Gaining consent should be considered a process, not an event. For most patients, the process starts long before they meet the anaesthetist when they are seen by their family doctor and then the surgeon. At each step in this process, they are being given information and consenting, however informally, to the next stage in the process. Healthcare professionals, family, friends and other sources will all be providing information which will help them to come to a decision. The anaesthetist adds to this process with information about planned anaesthetic techniques, risks and benefits. The final consent from the patient should reflect this whole process – and documentation should support this.

Voluntariness

A fundamental principle of valid consent is that it should be voluntary. Consent is always given or withheld by the patient. It is not something done to a patient. Anaesthetists, along with other healthcare professionals, should avoid references to ‘consenting the patient.’ The anaesthetist should take appropriate steps to satisfy him/herself that the patient is not being coerced by other people, however well meaning, or by the situation. In normal practice, this involves nothing more than straightforward discussion with the patient. Anaesthetists should be aware that the context of consent must be considered, not just whether there is undue pressure from family or friends. An elective patient who is in the anaesthetic room and given new, significant information about the anaesthetic technique may be viewed as being in a coercive context because it would be difficult to refuse the interventions offered.

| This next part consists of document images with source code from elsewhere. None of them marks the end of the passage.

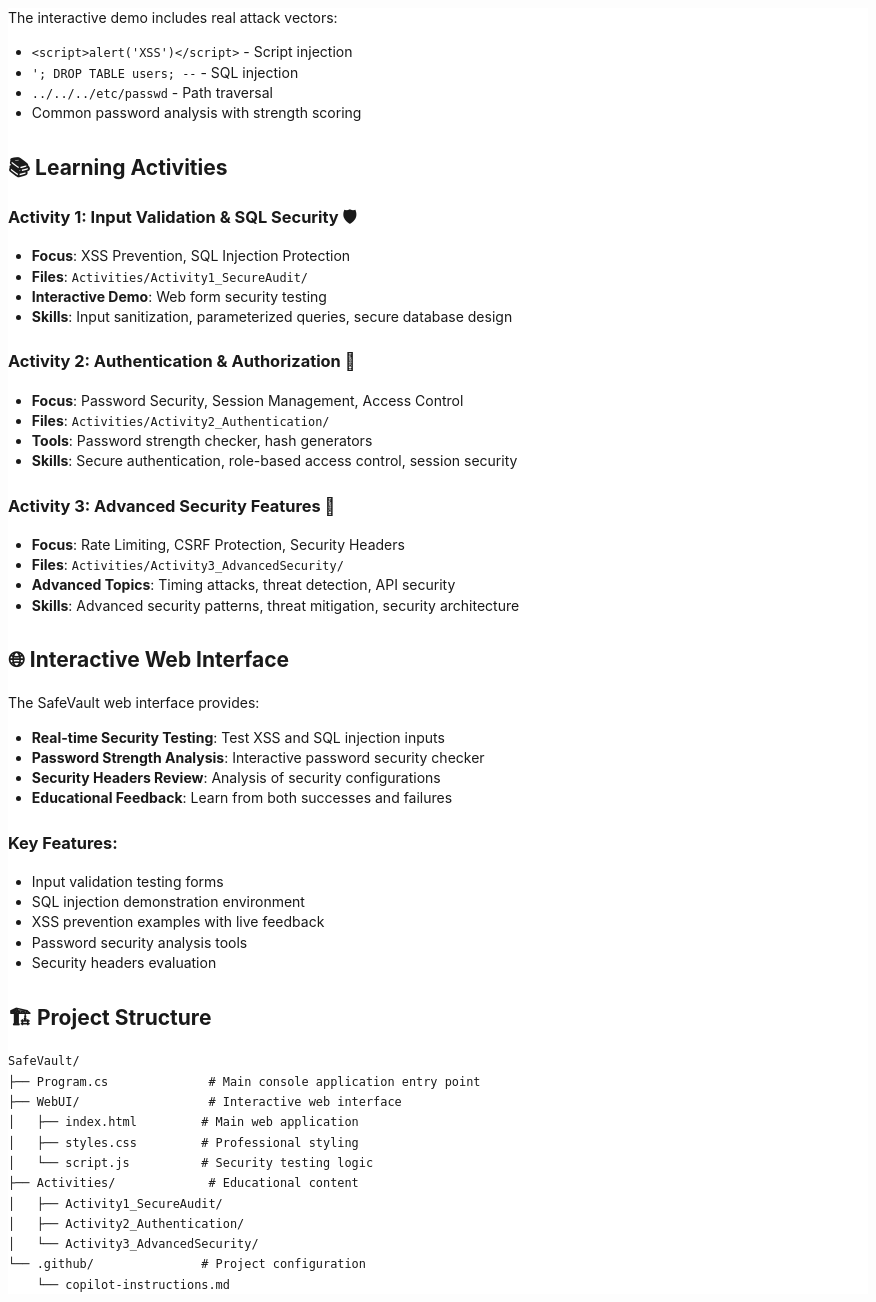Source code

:The interactive demo includes real attack vectors:
- `<script>alert('XSS')</script>` - Script injection
- `'; DROP TABLE users; --` - SQL injection
- `../../../etc/passwd` - Path traversal
- Common password analysis with strength scoring

## 📚 Learning Activities

### Activity 1: Input Validation & SQL Security 🛡️
- **Focus**: XSS Prevention, SQL Injection Protection
- **Files**: `Activities/Activity1_SecureAudit/`
- **Interactive Demo**: Web form security testing
- **Skills**: Input sanitization, parameterized queries, secure database design

### Activity 2: Authentication & Authorization 🔑
- **Focus**: Password Security, Session Management, Access Control
- **Files**: `Activities/Activity2_Authentication/`
- **Tools**: Password strength checker, hash generators
- **Skills**: Secure authentication, role-based access control, session security

### Activity 3: Advanced Security Features 🚀
- **Focus**: Rate Limiting, CSRF Protection, Security Headers
- **Files**: `Activities/Activity3_AdvancedSecurity/`
- **Advanced Topics**: Timing attacks, threat detection, API security
- **Skills**: Advanced security patterns, threat mitigation, security architecture

## 🌐 Interactive Web Interface

The SafeVault web interface provides:
- **Real-time Security Testing**: Test XSS and SQL injection inputs
- **Password Strength Analysis**: Interactive password security checker  
- **Security Headers Review**: Analysis of security configurations
- **Educational Feedback**: Learn from both successes and failures

### Key Features:
- Input validation testing forms
- SQL injection demonstration environment
- XSS prevention examples with live feedback
- Password security analysis tools
- Security headers evaluation

## 🏗️ Project Structure

```
SafeVault/
├── Program.cs              # Main console application entry point
├── WebUI/                  # Interactive web interface
│   ├── index.html         # Main web application
│   ├── styles.css         # Professional styling
│   └── script.js          # Security testing logic
├── Activities/             # Educational content
│   ├── Activity1_SecureAudit/
│   ├── Activity2_Authentication/
│   └── Activity3_AdvancedSecurity/
└── .github/               # Project configuration
    └── copilot-instructions.md
```
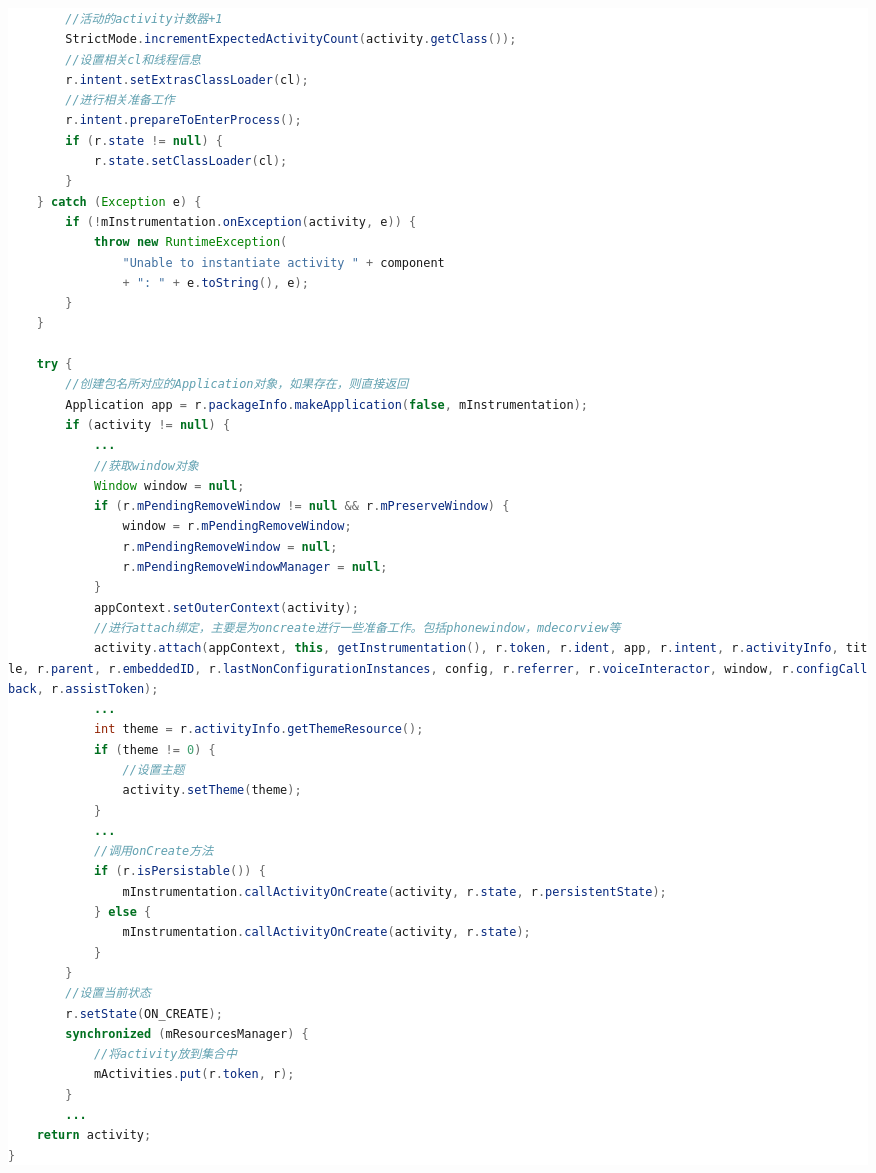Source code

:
 ```java
        //活动的activity计数器+1
        StrictMode.incrementExpectedActivityCount(activity.getClass());
        //设置相关cl和线程信息
        r.intent.setExtrasClassLoader(cl);
        //进行相关准备工作
        r.intent.prepareToEnterProcess();
        if (r.state != null) {
            r.state.setClassLoader(cl);
        }
    } catch (Exception e) {
        if (!mInstrumentation.onException(activity, e)) {
            throw new RuntimeException(
                "Unable to instantiate activity " + component
                + ": " + e.toString(), e);
        }
    }

    try {
        //创建包名所对应的Application对象，如果存在，则直接返回
        Application app = r.packageInfo.makeApplication(false, mInstrumentation);
        if (activity != null) {
            ...
            //获取window对象
            Window window = null;
            if (r.mPendingRemoveWindow != null && r.mPreserveWindow) {
                window = r.mPendingRemoveWindow;
                r.mPendingRemoveWindow = null;
                r.mPendingRemoveWindowManager = null;
            }
            appContext.setOuterContext(activity);
            //进行attach绑定，主要是为oncreate进行一些准备工作。包括phonewindow，mdecorview等
            activity.attach(appContext, this, getInstrumentation(), r.token, r.ident, app, r.intent, r.activityInfo, title, r.parent, r.embeddedID, r.lastNonConfigurationInstances, config, r.referrer, r.voiceInteractor, window, r.configCallback, r.assistToken);
            ...
            int theme = r.activityInfo.getThemeResource();
            if (theme != 0) {
                //设置主题
                activity.setTheme(theme);
            }
            ...
            //调用onCreate方法
            if (r.isPersistable()) {
                mInstrumentation.callActivityOnCreate(activity, r.state, r.persistentState);
            } else {
                mInstrumentation.callActivityOnCreate(activity, r.state);
            }
        }
        //设置当前状态
        r.setState(ON_CREATE);
        synchronized (mResourcesManager) {
        	//将activity放到集合中
            mActivities.put(r.token, r);
        }
        ...
    return activity;
}
```

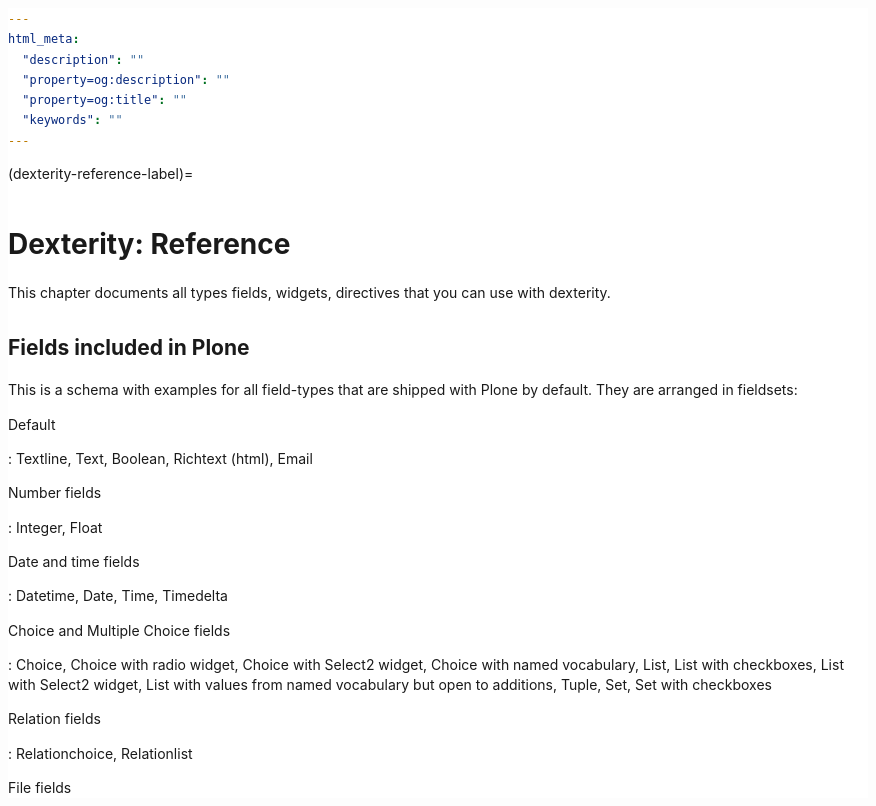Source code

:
 ```yaml
---
html_meta:
  "description": ""
  "property=og:description": ""
  "property=og:title": ""
  "keywords": ""
---
```


(dexterity-reference-label)=

# Dexterity: Reference

This chapter documents all types fields, widgets, directives that you can use with dexterity.

## Fields included in Plone

This is a schema with examples for all field-types that are shipped with Plone by default. They are arranged in fieldsets:

Default

: Textline, Text, Boolean, Richtext (html), Email

Number fields

: Integer, Float

Date and time fields

: Datetime,
  Date,
  Time,
  Timedelta

Choice and Multiple Choice fields

: Choice,
  Choice with radio widget,
  Choice with Select2 widget,
  Choice with named vocabulary,
  List,
  List with checkboxes,
  List with Select2 widget,
  List with values from named vocabulary but open to additions,
  Tuple,
  Set,
  Set with checkboxes

Relation fields

: Relationchoice, Relationlist

File fields
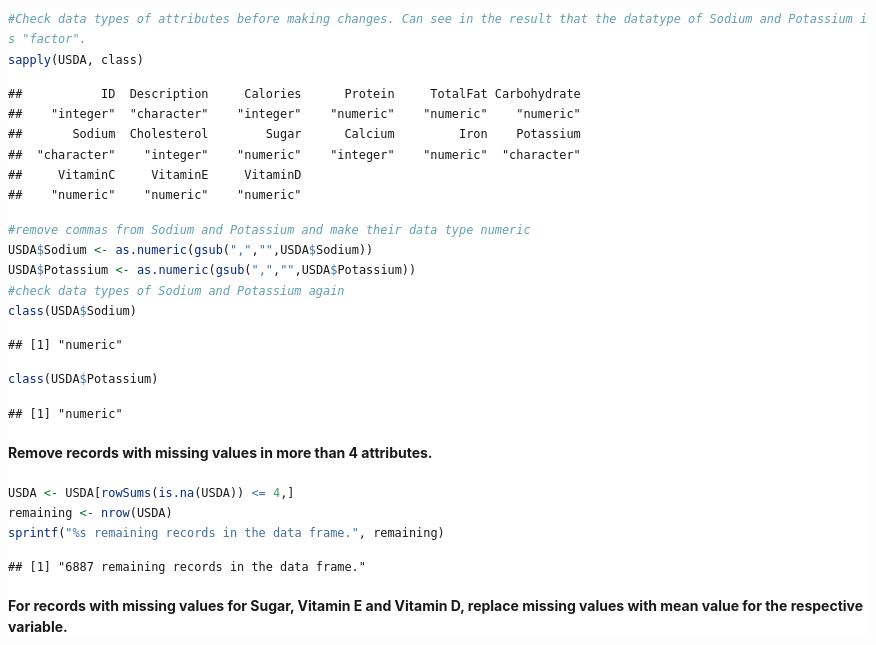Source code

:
 ``` r
#Check data types of attributes before making changes. Can see in the result that the datatype of Sodium and Potassium is "factor".
sapply(USDA, class)
```

    ##           ID  Description     Calories      Protein     TotalFat Carbohydrate 
    ##    "integer"  "character"    "integer"    "numeric"    "numeric"    "numeric" 
    ##       Sodium  Cholesterol        Sugar      Calcium         Iron    Potassium 
    ##  "character"    "integer"    "numeric"    "integer"    "numeric"  "character" 
    ##     VitaminC     VitaminE     VitaminD 
    ##    "numeric"    "numeric"    "numeric"

``` r
#remove commas from Sodium and Potassium and make their data type numeric
USDA$Sodium <- as.numeric(gsub(",","",USDA$Sodium))
USDA$Potassium <- as.numeric(gsub(",","",USDA$Potassium))
#check data types of Sodium and Potassium again
class(USDA$Sodium)
```

    ## [1] "numeric"

``` r
class(USDA$Potassium)
```

    ## [1] "numeric"

#### Remove records with missing values in more than 4 attributes.

``` r
USDA <- USDA[rowSums(is.na(USDA)) <= 4,]
remaining <- nrow(USDA)
sprintf("%s remaining records in the data frame.", remaining)
```

    ## [1] "6887 remaining records in the data frame."

#### For records with missing values for Sugar, Vitamin E and Vitamin D, replace missing values with mean value for the respective variable.
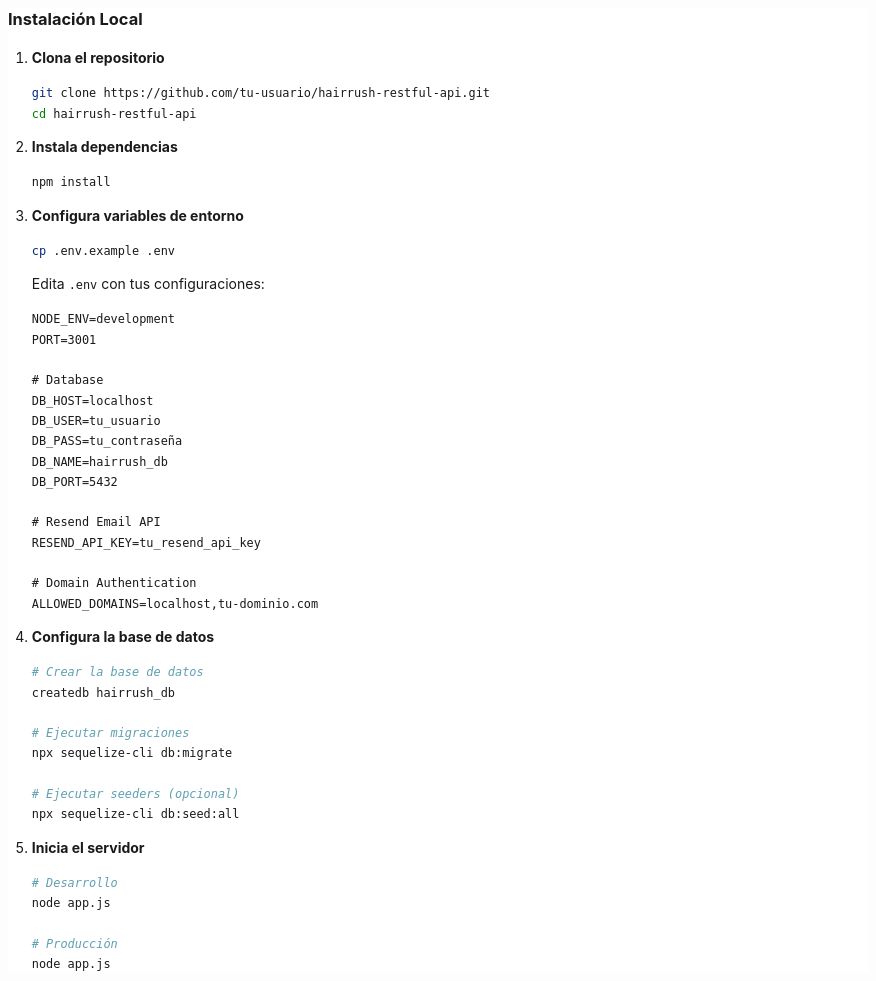 ### Instalación Local

1. **Clona el repositorio**
   ```bash
   git clone https://github.com/tu-usuario/hairrush-restful-api.git
   cd hairrush-restful-api
   ```

2. **Instala dependencias**
   ```bash
   npm install
   ```

3. **Configura variables de entorno**
   ```bash
   cp .env.example .env
   ```
   
   Edita `.env` con tus configuraciones:
   ```env
   NODE_ENV=development
   PORT=3001
   
   # Database
   DB_HOST=localhost
   DB_USER=tu_usuario
   DB_PASS=tu_contraseña
   DB_NAME=hairrush_db
   DB_PORT=5432
   
   # Resend Email API
   RESEND_API_KEY=tu_resend_api_key
   
   # Domain Authentication
   ALLOWED_DOMAINS=localhost,tu-dominio.com
   ```

4. **Configura la base de datos**
   ```bash
   # Crear la base de datos
   createdb hairrush_db
   
   # Ejecutar migraciones
   npx sequelize-cli db:migrate
   
   # Ejecutar seeders (opcional)
   npx sequelize-cli db:seed:all
   ```

5. **Inicia el servidor**
   ```bash
   # Desarrollo
   node app.js
   
   # Producción
   node app.js
   ```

The anaesthetist has a professional duty to offer his or her opinion about what he or she believes the best course of action might be, but this should not cross the line into coercion. Patients have the right to refuse offered treatments. However, this does not mean that anaesthetists have to provide a treatment which they feel is unsafe just because a patient requests it. In the unusual event that this problem arises, clear documentation and discussion with senior colleagues are vital.

Information

In broad terms, the anaesthetist should provide the individual patient with sufficient information to make a reasonable decision. The patient should have some understanding of what he or she is consenting to. The anaesthetist must consider the individual patient – as suggested by the AAGBI: ‘What would this patient regard as relevant when coming to a decision about which, if any, of the available options to accept?’. Conversely, information should not be withheld solely because the anaesthetist feels it may deter a patient from undergoing a particular intervention or therapy.

There is no statute which clearly defines what information should be given to patients about anaesthesia, and different countries’ legal systems have taken slightly divergent views. The AAGBI guidance is shown in Table 19.1. It must be emphasized that the anaesthetist should adapt this to the individual patient and surgery. For instance, visual loss after prone surgery is a rare but significant procedure-related complication which is relevant to specific patients.